Marketing Genius from Maple Creative


Marketing tips, observations & philosophy, plus a few rants and random musings - from those who practice, preach and teach marketing, research, advertising, public relations and business strategy.

Sunday, December 05, 2004

Empty Your Spice Cabinet

About two weeks ago, I received a small booklet in the mail from McCormick. I had never received anything from McCormick, except spices. The company had certainly never mailed anything to me. "What could McCormick possibly need to tell me," I wondered as I opened the booklet?

A quick scan of the McCorkmick mail piece revealed the following bit of new information:

Spices and seasonings expire.

Who knew? I certainly did not. I guess I may have had a hunch, but I had never seen anything to clarify the theory. In fact, to be completely honest, I will admit that there are spice bottles in my cabinet that have survived more household moves than I can count. I love to cook, but I don't cook as often anymore as I'd like. As a result there are seasonings that I have only touched while packing into boxes at moving time, only to ever touch again during the unpacking process at the new residence. There is one bottle of Cajun season mix that has been in my possession since the early 1990s, which is at least seven houses ago.

So spices and seasonings expire, huh? So says McCormick.

Much like medications and milk and other perishables, spices must be discarded once the shelf life has elapsed. It is a fact. It turns out that some spices are good for 2 years ... others for 3-4 years. McCormick had enclosed a small, detachable guide, which I suppose they expect recipients to keep in their spice cabinets or recipe boxes.
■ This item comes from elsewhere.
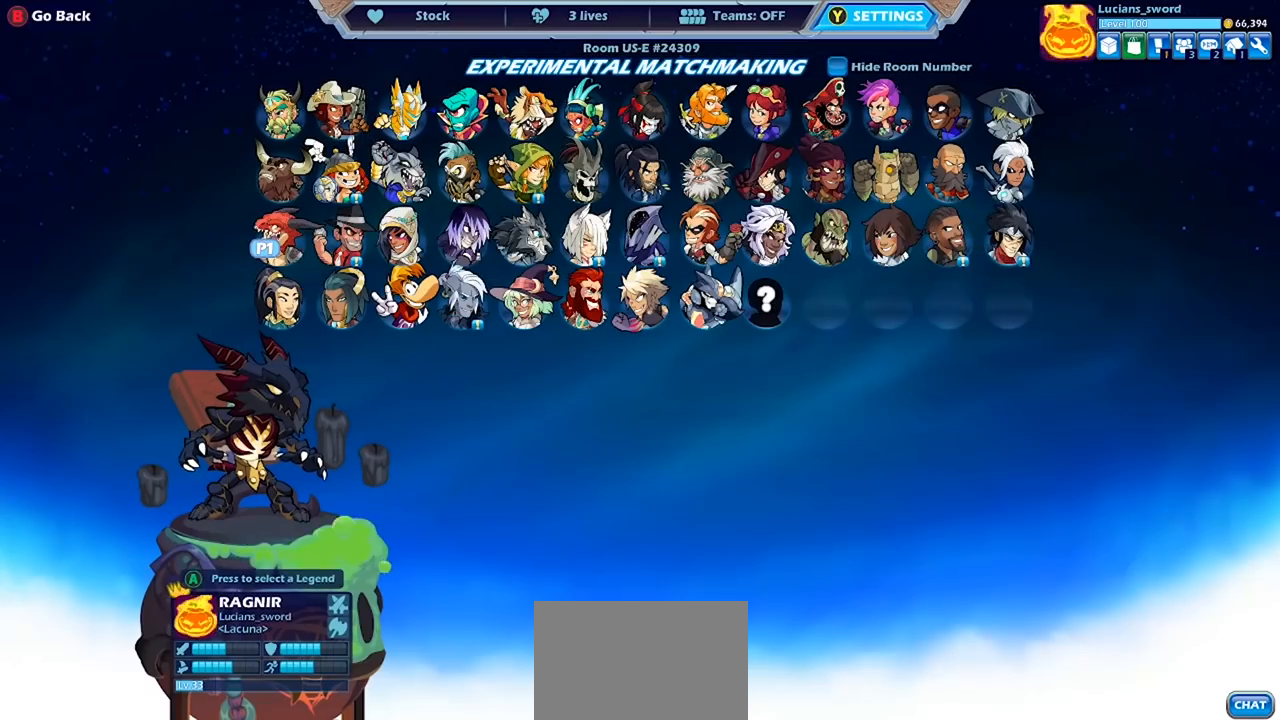
{"buttons": [], "left_stick": "center", "right_stick": "center", "events": []}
The chart listed the shelf life for various types of seasonings, herbs and spices.

Wow! As a consumer, I was feeling more than a little motivated. Let's say that I felt the need to investigate my spice rack for signs of extinction. Plus, I felt a sincere appreciation for the information that McCormick had communicated to me. The booklet did not cause me to question McCormick's motive for sharing the information. The content, design, tone and style combined for only one purpose, in my estimation, which was to help improve the taste of my creative kitchen concoctions.

Double Wow! As a marketing consultant, I was feeling more than a little impressed! Prior to opening my mail, I was not thinking about spices or seasonings. Now I am.

Prior to reading the McCormick booklet, I was not about to toss any of my spice tins or jars. Now, I undoubtedly will toss more than a few. Of course, as a result of the actions that I am about to take, McCormick will sell (to me and many others) additional units of spices, herbs & seasonings. Without the informative booklet, those new sales would have been blocked by aging tins of basil and oregano, sitting in the cabinets of uninformed consumers like me.

Great marketing, McCormick! You may accept my praise in the form of dollars spent on your products.